Gebhard Ullmann / Steve Swell / Hilliard Greene / Barry Altschul – We’re Playing in Here? [No Business Records NBLP 149]; Kirk Knuffke & Michael Bisio – For You I Don’t Want to Go [No Business Records NBCD 158] – Avant Music News

“We’re playing in here?” is something every improvising or experimental musician must’ve said at some point, given the all-too-often unavoidably shoestring-run venues that tend to host the music. It’s also the name of an album of impeccable contemporary acoustic jazz by the quartet of saxophonist/bass clarinetist Gebhard Ullman, trombonist Steve Swell, double bassist Hilliard Greene, and drummer Barry Altschul.

The album’s five tracks, all but one of them written by Swell, strike a balance between free flights of solo improvisation and tightly scored melodies for ensemble. The post-bop swing of the opener Planet Hopping on a Thursday Afternoon leads to La Mariposa, a feature for Ullmann’s vocal-like acrobatics on bass clarinet. Like Ullmann, Hilliard on this track reaches into his own instrument’s upper register, which he plays with a beautifully clear articulation. Sketch #4, the third track, is like the first track driven by Altschul’s propulsive swing, but at a higher velocity. The title track moves from an opening gambit of extended technique for trombone—air notes and other unpitched noises—into a loosely structured, collective polyphonic improvisation that culminates in an unexpected unison melody. The final piece, Ullmann’s Kleine Figuren #1, is a high-energy piece that includes a long-lined melody and a solo for Altschul. Superb music from four superb musicians.

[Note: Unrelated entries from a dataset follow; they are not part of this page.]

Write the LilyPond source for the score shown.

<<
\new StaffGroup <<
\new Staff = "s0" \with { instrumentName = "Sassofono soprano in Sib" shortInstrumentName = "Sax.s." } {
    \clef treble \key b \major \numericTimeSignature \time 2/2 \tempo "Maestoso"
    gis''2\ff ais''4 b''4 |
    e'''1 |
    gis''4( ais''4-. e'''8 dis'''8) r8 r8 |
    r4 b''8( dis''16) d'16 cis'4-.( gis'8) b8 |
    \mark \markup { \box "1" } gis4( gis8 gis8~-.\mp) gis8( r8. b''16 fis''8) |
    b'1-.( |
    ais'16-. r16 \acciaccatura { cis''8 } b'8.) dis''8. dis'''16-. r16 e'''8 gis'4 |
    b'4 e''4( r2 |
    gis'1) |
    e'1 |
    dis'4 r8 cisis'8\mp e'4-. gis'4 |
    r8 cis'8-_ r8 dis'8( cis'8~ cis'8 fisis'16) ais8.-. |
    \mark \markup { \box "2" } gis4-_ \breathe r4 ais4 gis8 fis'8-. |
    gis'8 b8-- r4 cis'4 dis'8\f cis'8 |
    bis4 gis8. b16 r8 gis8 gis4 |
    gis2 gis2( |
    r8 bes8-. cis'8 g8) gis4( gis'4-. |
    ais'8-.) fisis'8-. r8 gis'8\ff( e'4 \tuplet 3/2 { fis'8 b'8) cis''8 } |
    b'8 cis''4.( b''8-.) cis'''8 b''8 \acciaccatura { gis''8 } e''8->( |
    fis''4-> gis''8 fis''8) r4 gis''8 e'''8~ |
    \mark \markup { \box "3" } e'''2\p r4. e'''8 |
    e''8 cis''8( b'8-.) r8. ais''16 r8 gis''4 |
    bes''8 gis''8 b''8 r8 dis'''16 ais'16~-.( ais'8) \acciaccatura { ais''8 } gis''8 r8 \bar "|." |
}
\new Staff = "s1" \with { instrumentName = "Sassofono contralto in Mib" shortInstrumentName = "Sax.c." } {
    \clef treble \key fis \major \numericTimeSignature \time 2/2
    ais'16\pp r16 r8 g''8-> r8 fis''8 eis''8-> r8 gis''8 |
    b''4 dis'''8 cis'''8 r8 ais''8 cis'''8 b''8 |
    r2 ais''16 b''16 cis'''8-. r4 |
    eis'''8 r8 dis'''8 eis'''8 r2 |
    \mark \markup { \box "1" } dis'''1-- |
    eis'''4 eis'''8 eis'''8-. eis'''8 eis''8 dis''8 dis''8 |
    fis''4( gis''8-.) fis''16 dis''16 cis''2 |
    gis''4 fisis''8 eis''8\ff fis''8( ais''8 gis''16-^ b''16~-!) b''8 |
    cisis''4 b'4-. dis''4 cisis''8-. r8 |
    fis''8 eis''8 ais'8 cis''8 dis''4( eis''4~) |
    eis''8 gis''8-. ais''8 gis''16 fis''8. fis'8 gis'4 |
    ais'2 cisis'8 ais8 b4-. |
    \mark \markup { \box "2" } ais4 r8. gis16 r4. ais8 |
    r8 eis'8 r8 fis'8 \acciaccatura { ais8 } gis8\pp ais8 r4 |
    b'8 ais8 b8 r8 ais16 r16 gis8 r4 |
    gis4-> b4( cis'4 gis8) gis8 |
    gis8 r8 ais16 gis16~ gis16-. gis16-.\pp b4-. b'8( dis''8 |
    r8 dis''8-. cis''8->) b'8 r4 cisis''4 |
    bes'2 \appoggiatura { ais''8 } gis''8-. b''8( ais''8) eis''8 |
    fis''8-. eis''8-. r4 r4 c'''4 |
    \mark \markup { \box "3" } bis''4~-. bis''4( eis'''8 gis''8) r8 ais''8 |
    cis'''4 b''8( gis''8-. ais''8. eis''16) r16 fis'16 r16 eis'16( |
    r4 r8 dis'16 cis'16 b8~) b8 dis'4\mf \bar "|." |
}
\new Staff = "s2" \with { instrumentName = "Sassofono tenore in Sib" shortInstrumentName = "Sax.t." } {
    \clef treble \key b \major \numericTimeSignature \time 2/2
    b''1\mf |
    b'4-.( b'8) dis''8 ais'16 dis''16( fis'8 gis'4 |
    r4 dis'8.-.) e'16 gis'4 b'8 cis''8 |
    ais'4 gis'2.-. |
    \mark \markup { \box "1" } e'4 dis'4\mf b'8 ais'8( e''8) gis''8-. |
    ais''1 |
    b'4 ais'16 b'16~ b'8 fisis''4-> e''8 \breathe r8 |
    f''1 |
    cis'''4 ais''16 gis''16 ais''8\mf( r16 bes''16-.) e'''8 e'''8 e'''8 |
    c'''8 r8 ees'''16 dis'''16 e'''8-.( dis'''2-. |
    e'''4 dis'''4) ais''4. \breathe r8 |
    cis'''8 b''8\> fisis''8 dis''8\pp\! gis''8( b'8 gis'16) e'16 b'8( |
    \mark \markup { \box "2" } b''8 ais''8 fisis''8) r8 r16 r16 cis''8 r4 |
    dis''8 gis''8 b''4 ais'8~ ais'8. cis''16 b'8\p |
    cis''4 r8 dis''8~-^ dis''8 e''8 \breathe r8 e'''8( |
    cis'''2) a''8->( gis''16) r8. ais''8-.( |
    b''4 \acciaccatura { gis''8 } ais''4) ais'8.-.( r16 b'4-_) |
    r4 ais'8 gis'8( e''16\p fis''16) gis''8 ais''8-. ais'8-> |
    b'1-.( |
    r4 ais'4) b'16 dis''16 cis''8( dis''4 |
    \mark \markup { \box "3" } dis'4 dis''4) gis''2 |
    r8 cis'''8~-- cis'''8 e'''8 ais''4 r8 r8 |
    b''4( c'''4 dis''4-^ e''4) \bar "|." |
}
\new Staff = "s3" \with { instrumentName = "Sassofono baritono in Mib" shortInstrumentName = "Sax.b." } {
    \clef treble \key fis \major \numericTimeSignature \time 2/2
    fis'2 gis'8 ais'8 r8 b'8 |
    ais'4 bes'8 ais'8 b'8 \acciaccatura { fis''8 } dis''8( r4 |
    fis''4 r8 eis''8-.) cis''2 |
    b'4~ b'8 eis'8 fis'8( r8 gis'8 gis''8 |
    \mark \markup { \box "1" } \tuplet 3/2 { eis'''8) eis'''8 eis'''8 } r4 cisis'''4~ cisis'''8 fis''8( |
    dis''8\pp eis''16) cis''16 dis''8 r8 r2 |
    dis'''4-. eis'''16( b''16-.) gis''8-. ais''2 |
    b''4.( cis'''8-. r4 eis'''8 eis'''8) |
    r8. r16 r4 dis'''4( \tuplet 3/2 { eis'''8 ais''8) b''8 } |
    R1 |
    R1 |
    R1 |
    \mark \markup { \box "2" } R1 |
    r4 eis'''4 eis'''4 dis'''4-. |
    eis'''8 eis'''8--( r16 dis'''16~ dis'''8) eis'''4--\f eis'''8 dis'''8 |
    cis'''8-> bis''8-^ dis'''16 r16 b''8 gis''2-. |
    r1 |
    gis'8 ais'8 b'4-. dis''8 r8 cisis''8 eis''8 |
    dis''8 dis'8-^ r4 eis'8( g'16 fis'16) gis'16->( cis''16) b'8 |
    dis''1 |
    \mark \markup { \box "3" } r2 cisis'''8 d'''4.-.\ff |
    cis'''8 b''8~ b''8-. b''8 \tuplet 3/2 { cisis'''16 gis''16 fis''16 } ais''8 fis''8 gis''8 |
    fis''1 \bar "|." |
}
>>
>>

No Business has another release of high-quality acoustic jazz with For You I Don’t Want to Go, a duet of cornetist Kirk Knuffke and double bassist Michael Bisio. The recording consists of a single 37 minute-long track that flows seamlessly from a free improvisation to Knuffe’s composition For You I Don’t Want to Go, back to a free improvisation and then into Bisio’s composition Sea Vamp. The playing is energetic and thoughtful, moving the music along with a momentum that never lags. Knuffke and Bisio complement each other well over the course of the performance’s many evolutions, with Bisio’s rapid pizzicato put on particularly prominent display.